Aside from Elon Musk since he took over Twitter (now X), it’s uncommon to see the CEOs of social platforms commenting directly on individual content moderation decisions. It’s even more uncommon for those CEOs to share private information about that user’s account.

Bluesky faced a similar situation last year, but it played out in an opposite manner. One user said that they hoped a prominent Black user would get pushed off of “somewhere real high.” In that case, Bluesky’s team decided it wasn’t a legitimate death threat, which strained the burgeoning platform’s relationship with its Black users.

“Wisely or not, many people use violent imagery when they’re arguing or venting,” Bluesky CEO Jay Graber posted at the time. “We debated whether a ‘death threat’ needs to be specific and direct in order to cause harm, and what it would mean for people’s ability to engage in heated discussions on Bluesky if we prohibited this kind of speech.”

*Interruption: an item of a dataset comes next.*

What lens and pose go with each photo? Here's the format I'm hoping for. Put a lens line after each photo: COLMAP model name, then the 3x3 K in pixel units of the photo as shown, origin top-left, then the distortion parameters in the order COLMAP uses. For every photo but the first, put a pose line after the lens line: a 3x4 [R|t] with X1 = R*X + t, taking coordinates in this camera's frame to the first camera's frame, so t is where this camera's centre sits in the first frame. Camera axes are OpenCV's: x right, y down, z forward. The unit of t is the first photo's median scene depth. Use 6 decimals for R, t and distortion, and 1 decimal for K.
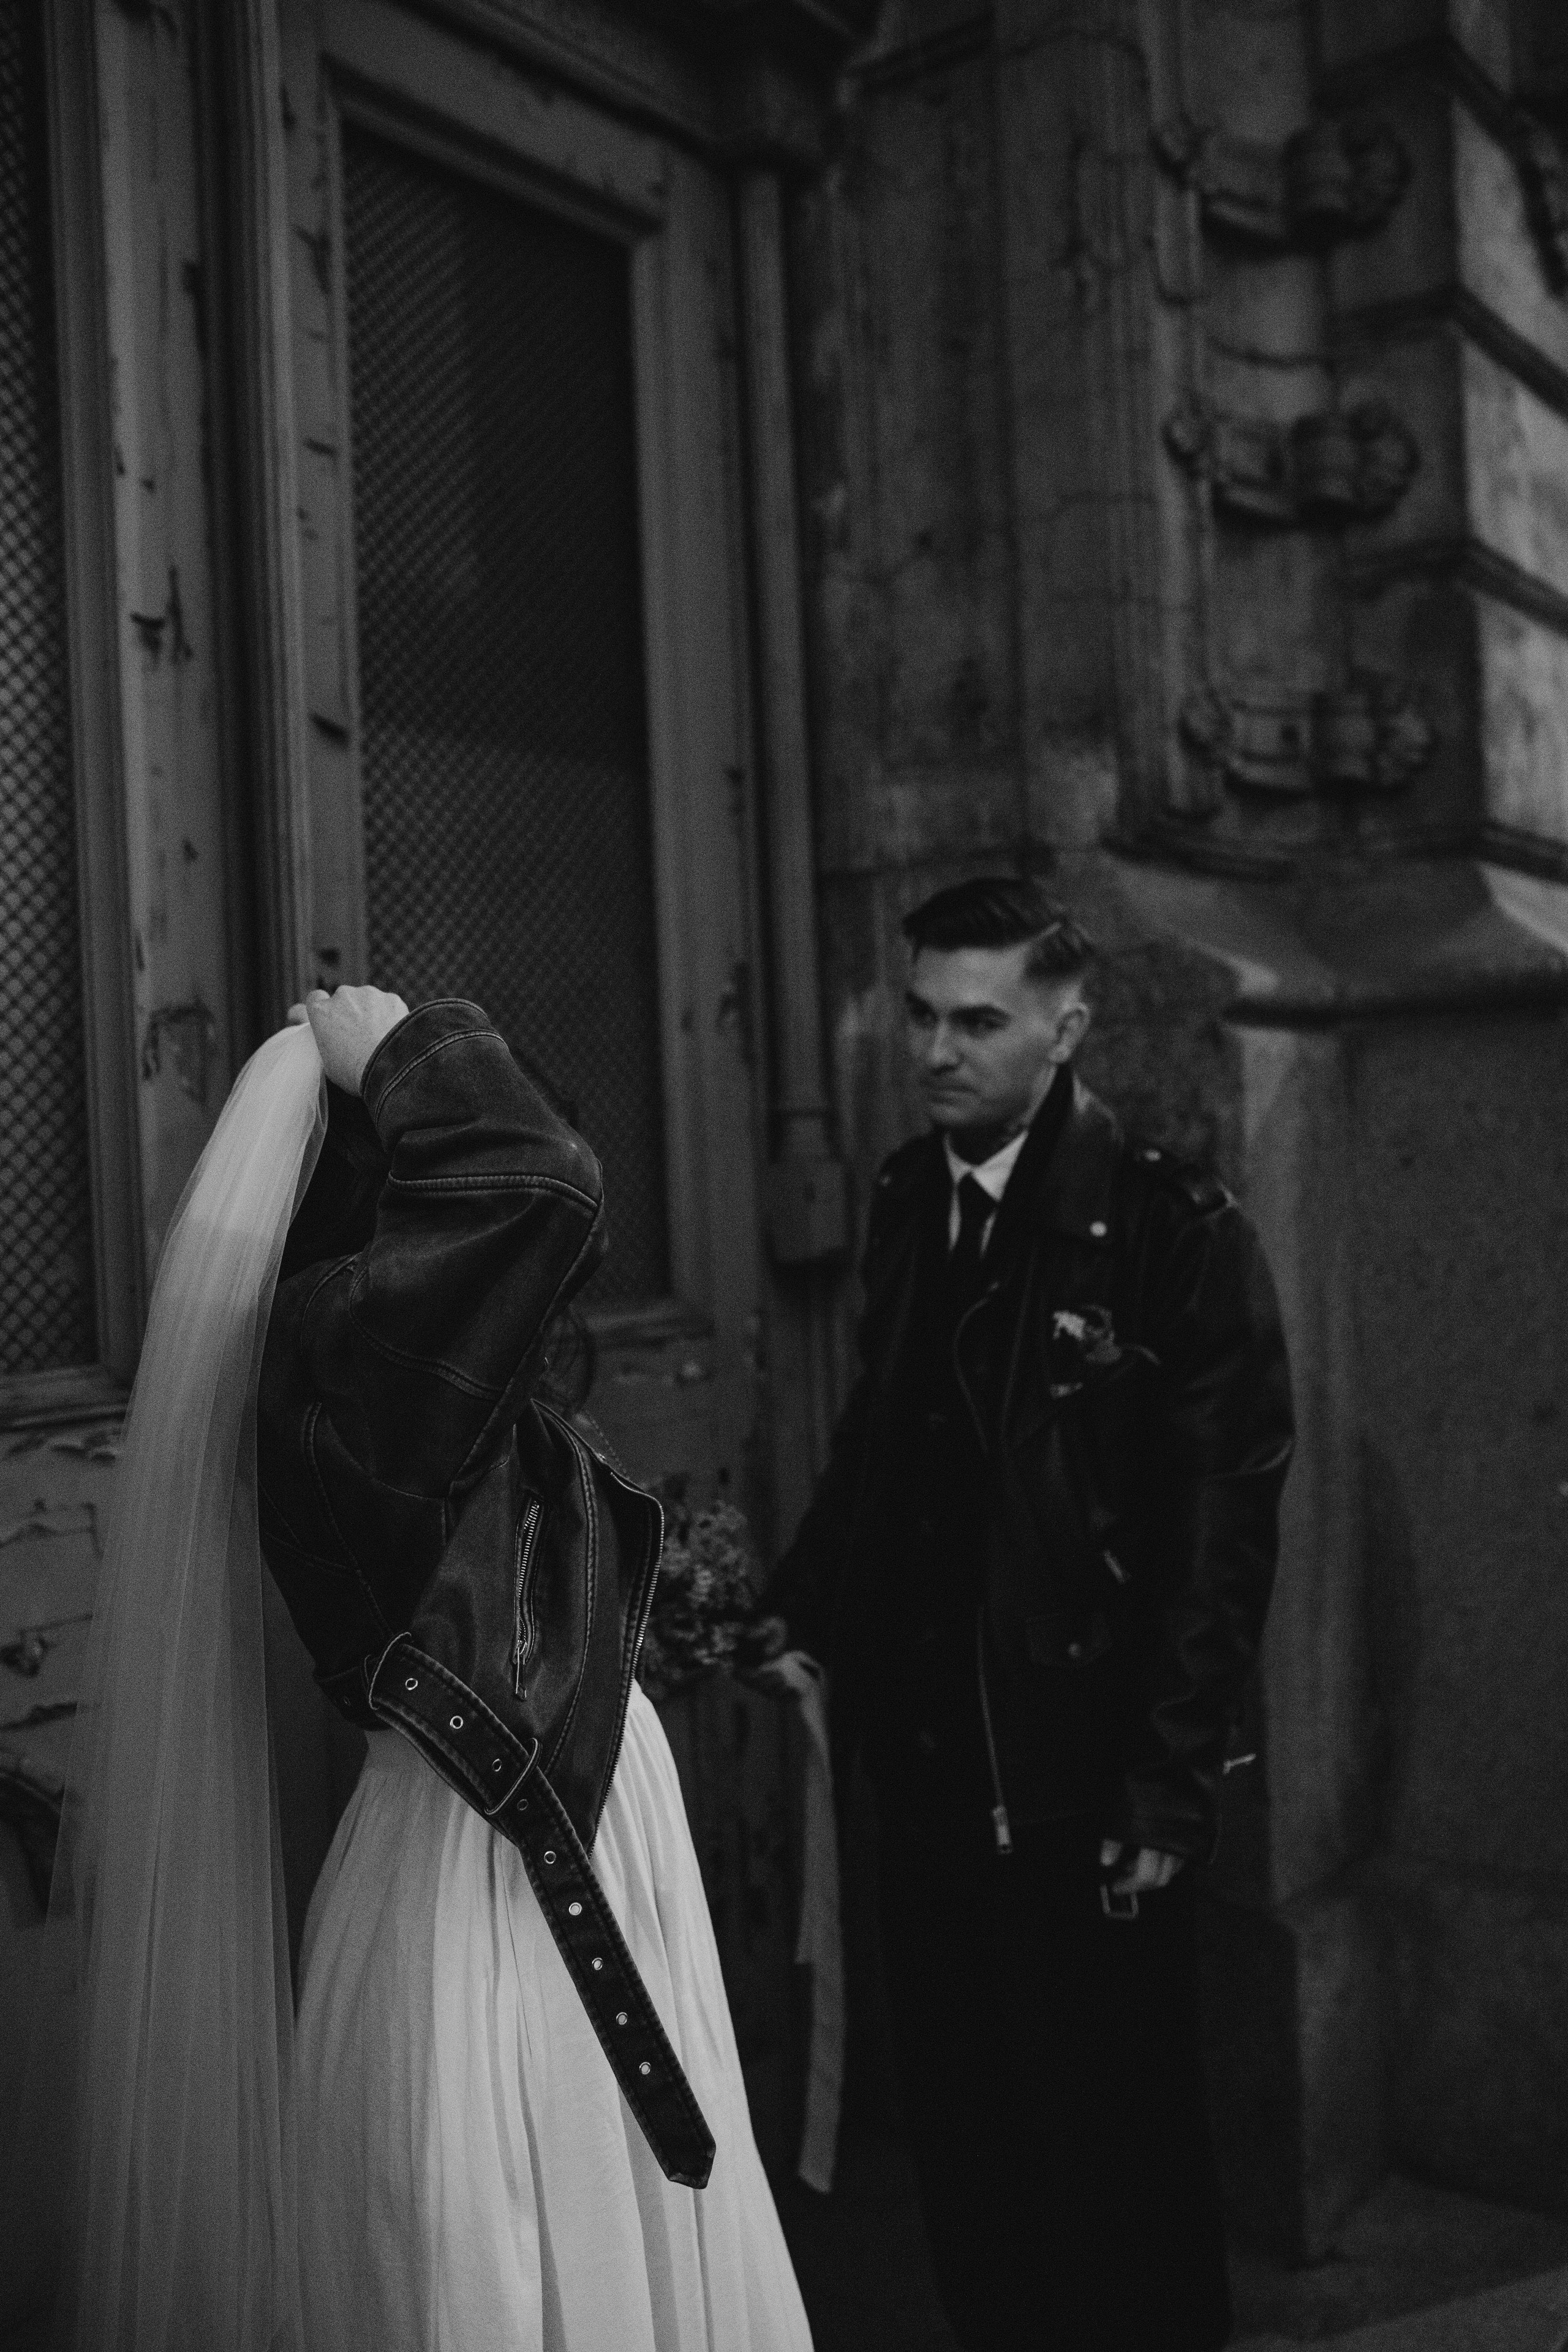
lens RADIAL K [[2246.2, 0, 783.3], [0, 2246.2, 1179.2], [0, 0, 1]] dist [-0.068507, 0.097496]
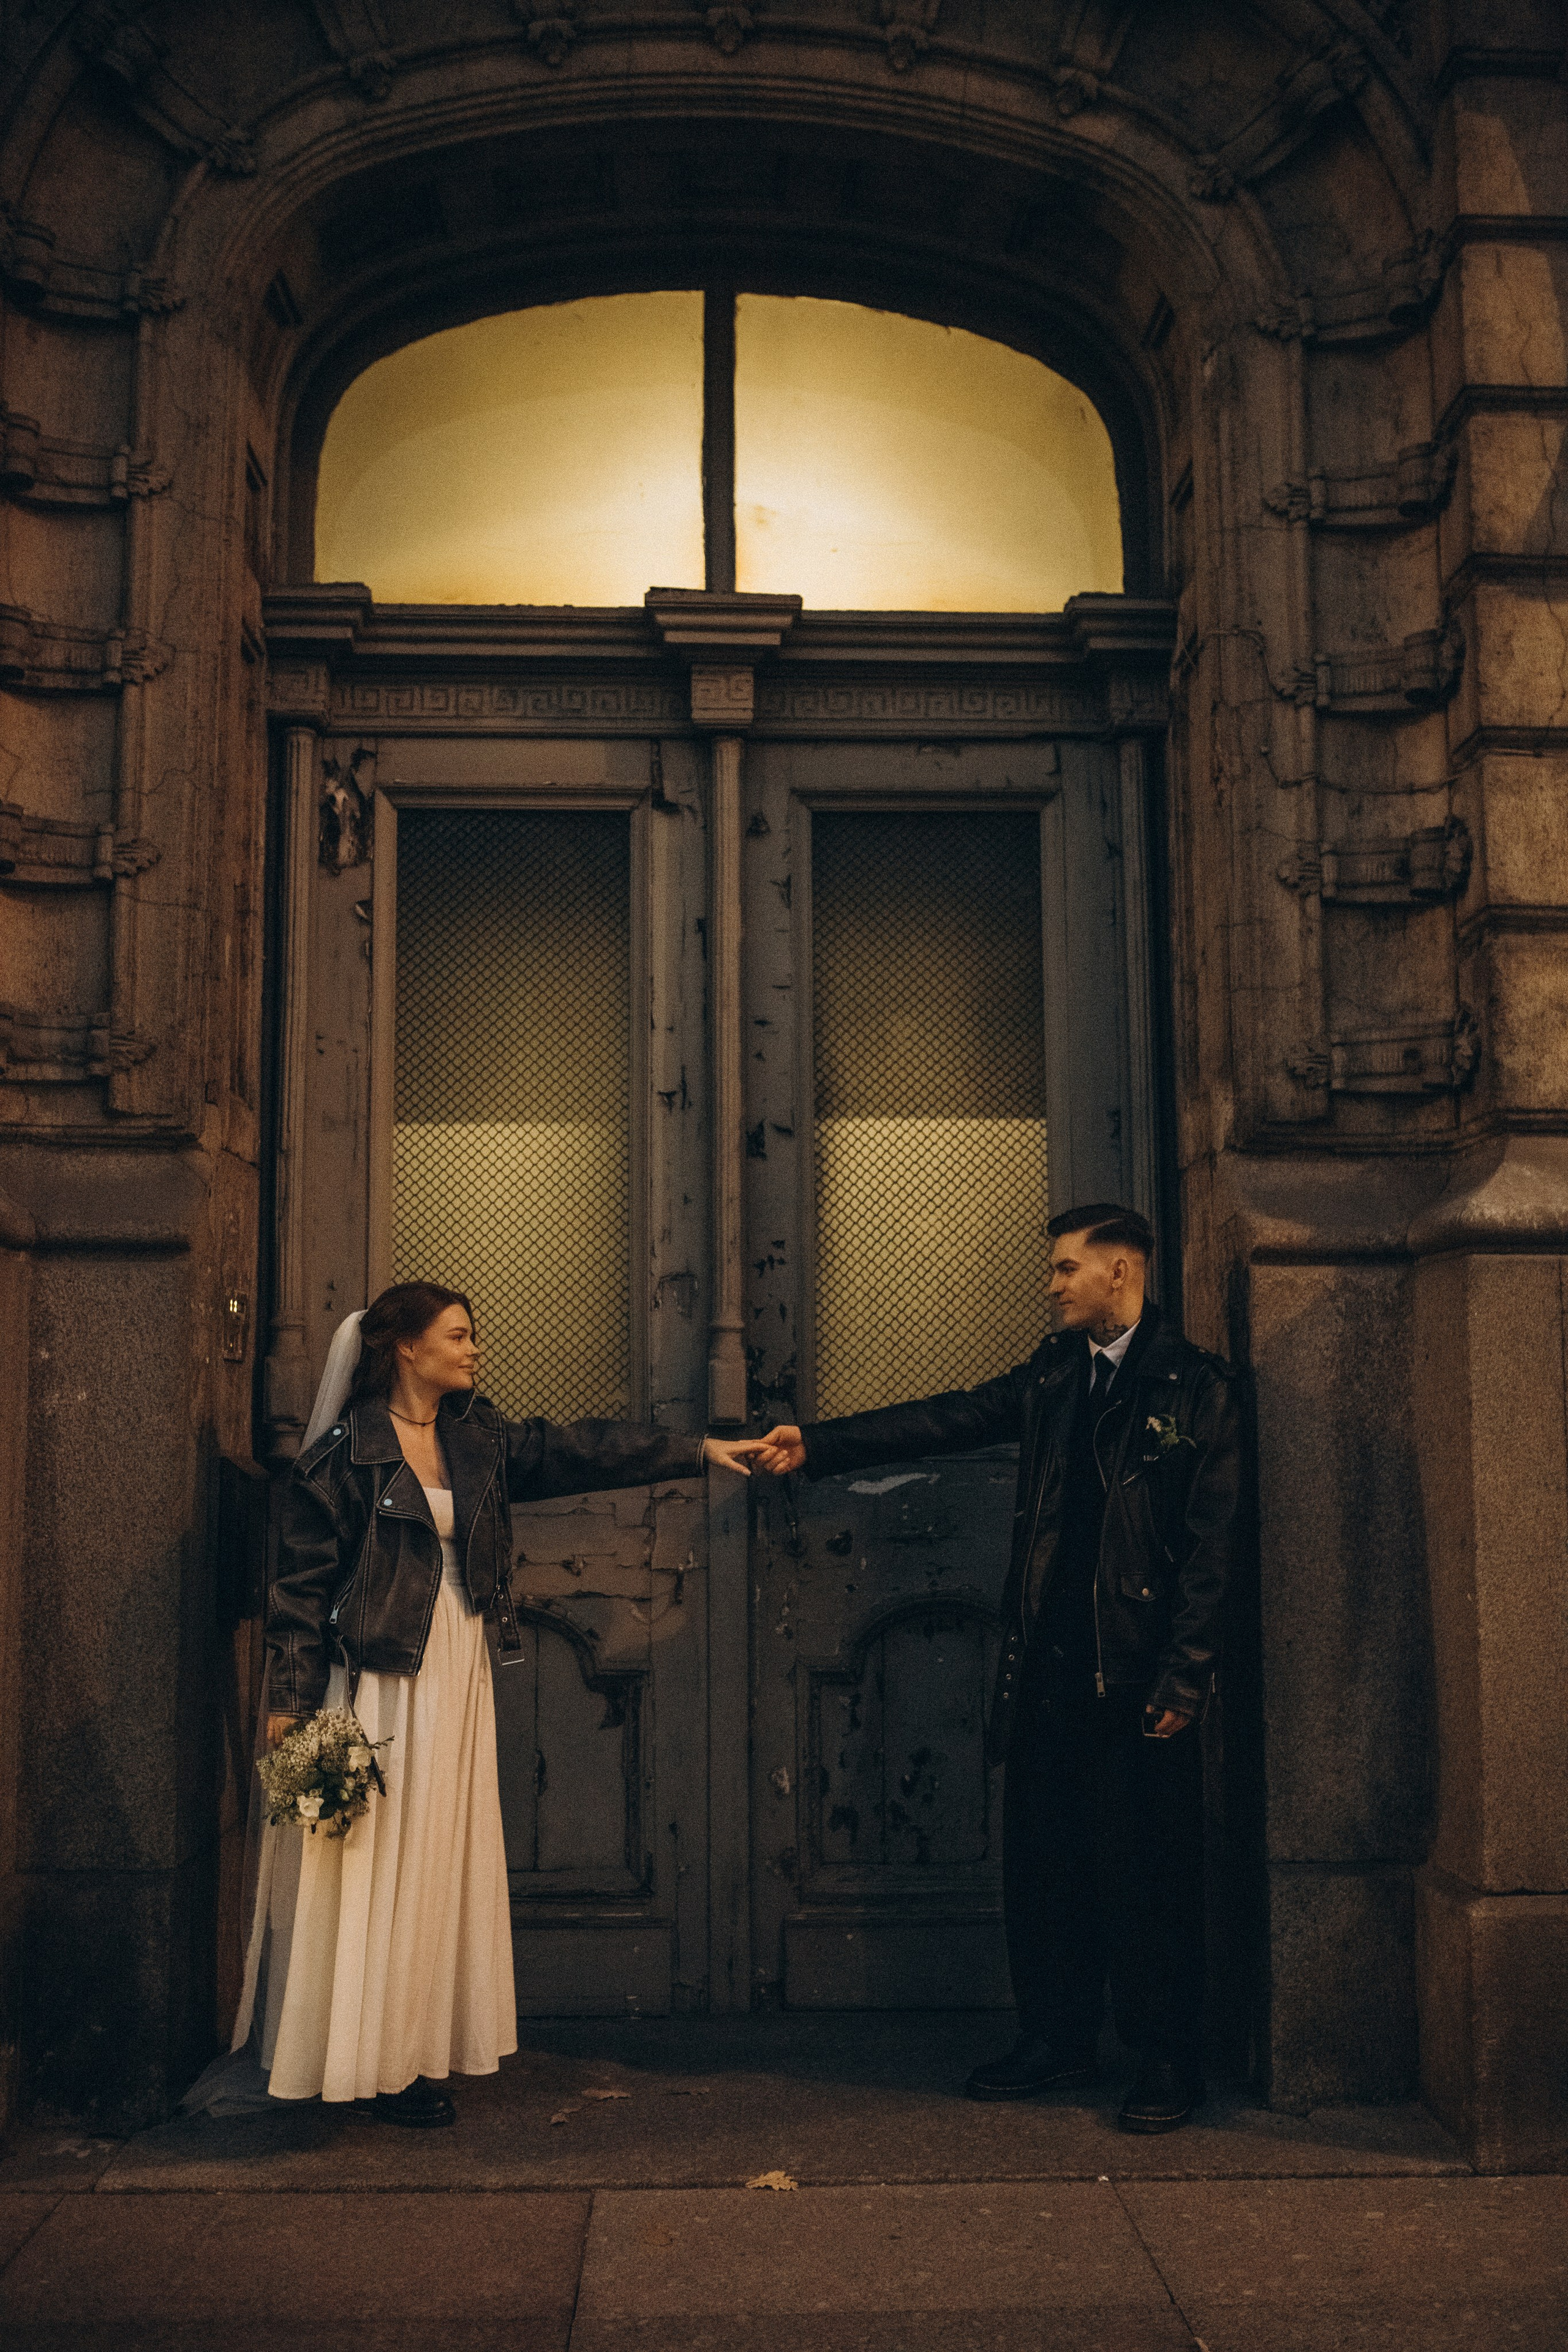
lens RADIAL K [[2246.2, 0, 783.3], [0, 2246.2, 1179.2], [0, 0, 1]] dist [-0.068507, 0.097496]
pose [[0.630622, -0.051002, -0.774412, 1.139699], [-0.023085, 0.996164, -0.084405, 0.008347], [0.775746, 0.071105, 0.627026, -0.202504]]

When juxtaposed, these two moderation decisions show the difficulty that platforms have in making decisions about certain types of speech. While Bluesky deemed that getting shoved from “somewhere real high” is hyperbolic, Tumblr decided that “a forever painful death involving a car covered in hammers that explodes more than a few times and hammers go flying everywhere” is a sound threat.

Tumblr is in an extended downward spiral. Tumblr was acquired by Yahoo (now TechCrunch’s parent company) for $1 billion in 2013, but the platform struggled to the point that Automattic bought Tumblr for just $3 million in 2019. Last year, Mullenweg said that the platform loses $30 million each year, and later, he reassigned the majority of Tumblr’s staff to other projects inside of Automattic. But no one on the trust and safety team was reassigned, so these moderation decisions likely weren’t impacted by the company shake-up. However, Tumblr has a bad track record for content moderation decisions, especially those involving trans people.

“We did have an external contract moderator last year that was making transphobic moderation (and also selling moderation, criminally),” Mullenweg wrote on his blog. “As soon as we were aware that person was fired, and we later terminated the entire relationship with that contracting firm and have brought almost everything in-house (at great cost).”

Mullenweg pinned a post to his Tumblr titled “My Beliefs and Principles,” where he addresses the claims that he is transphobic. He is currently on sabbatical until May.